Change never comes easy, yet the members of First Harborcreek were ready to embrace something new. “We have a dream session that quickly recognizes good ideas, and the congregation is VERY good and encouraging about trying new things. It was a bit of short notice, but everyone in church that day (World Communion Sunday) who could walk and stand easily participated – even our two worst walkers/standers,” Cuneo said.
They called the unglued action “Hands Across Harborcreek,” and the response from the community has been very positive. “We joined hands and sang “Let There Be Peace on Earth and let it begin with ME”. We also prayed for 5 minutes for “Peace” as we held each other’s hands. Starting with our congregation and then to the greater Erie area we continue to hear good comments about this activity including coverage on television and Facebook. Other local churches have expressed interest in joining us next year.”
“Showing our faith openly on the street was scary at first,” Griffith said. “This was certainly a new trail for us to navigate. AND we found by ‘PRAYING FOR PEACE’ on the street was a very uplifting experience for all of us and for some of those people in the cars passing-by,” she said.

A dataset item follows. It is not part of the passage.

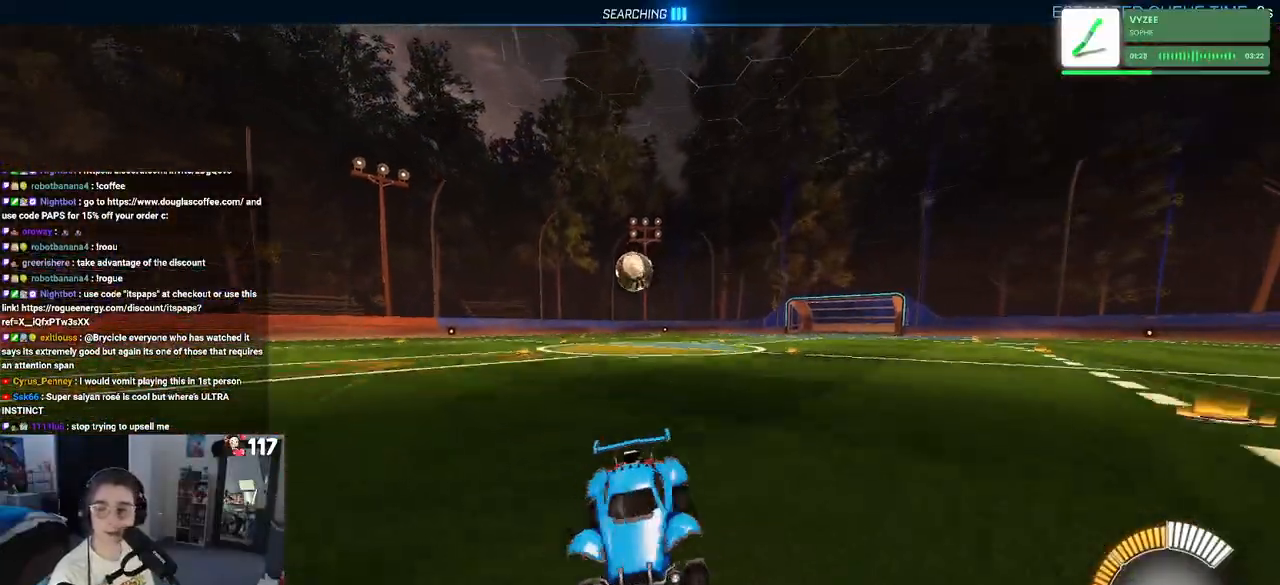
{"buttons": ["SQUARE", "R2"], "left_stick": "left", "right_stick": "center", "events": [[50, "left_stick", "center"], [250, "left_stick", "left"], [300, "SQUARE", "down"]]}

Pastor Robin and her Trailblazers have embraced the “Unglued Church Project” and the ideas for even more activities to take the church and its members out of its traditional comfort zone are flowing. “We already had a free family fun night. It was a big success. Members also cleared out a disused room in our pre-school building for grandparents to use as a warming center in winter when they don’t want to brave the weather to pick up kids. We’re considering a regular community game time. Plus, ‘unglued’ is cross-pollinating other groups, such as Wine and the Word book group which seems excited to explore some community gathering space. The ideas just seem to be popping all over!” Cuneo said.
A renewed focus on community and serving that community in the name of Jesus Christ is growing at First Harborcreek thanks in part to the ‘Unglued Church Project.’ Elder Barbara Griffith said “our congregation realizes there is no quick fix. They appear to want to join us on our expedition serving the needs in our community. God’s spirit moved us to go out of our comfort zone.”
Susan Rothenberg of the “Unglued Church Project” came to this conclusion, “often it is only when we have run out of our own ideas that we finally make space for the Holy Spirit to do its work.”